Em meados do século XIX surgem muitas publicações didácticas e de conteúdo nacionalista, bem como de poesia.
No início do século XX formou-se uma nova geração de escritores atraídos pela cultura ocidental, que procuraram romper os rigorosos modelos nacionalistas das gerações anteriores, dos quais se destacam Pentcho Slavekhov, Perio Khavorov e Petko Todorov. A partir da primeira Guerra Mundial, com a diversificação das escolas e a multiplicação dos autores, surge uma ideologia revolucionária, tanto na poesia como na prosa.
É também importante salientar Christo Saprjanov, autor de “Fome de Cão”, uma obra traduzida e à nossa disposição.

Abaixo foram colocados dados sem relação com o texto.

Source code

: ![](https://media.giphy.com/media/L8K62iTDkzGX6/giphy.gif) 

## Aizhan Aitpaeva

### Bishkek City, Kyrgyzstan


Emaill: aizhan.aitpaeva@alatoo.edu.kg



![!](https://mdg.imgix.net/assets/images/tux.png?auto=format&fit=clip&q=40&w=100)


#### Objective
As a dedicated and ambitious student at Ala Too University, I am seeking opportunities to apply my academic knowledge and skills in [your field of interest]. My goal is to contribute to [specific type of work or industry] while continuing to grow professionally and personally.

Ao contrário do que aconteceu nos outros países do leste europeu, na Bulgária, o advento do Realismo Socialista não foi tão traumático.
Bielo-Rússia e Ucrânia
A literatura da Bielo-Rússia e da Ucrânia seguem uma matriz semelhante à da Rússia. Alguns dos seus escritores aparecem, frequentemente, entre os russos, uma vez que são de língua russa.
As publicações bielorussas tiveram um notável impacto na religião, uma vez que as suas bíblias estiveram entre os primeiros livros a serem impressos na Europa Ocidental.
A Literatura Moderna nasceu no século XIX. Apesar dos escritores bielorussos e ucranianos terem sido sufocados pela ocupação soviética, a sua literatura tem vindo a ganhar importância.Escritores de referência temos Nicolai Gogol e Vladimir Korolenko, nascidos na Ucrânia, e Svetlana Alexeievitch, nascido na Bielo-Rússia.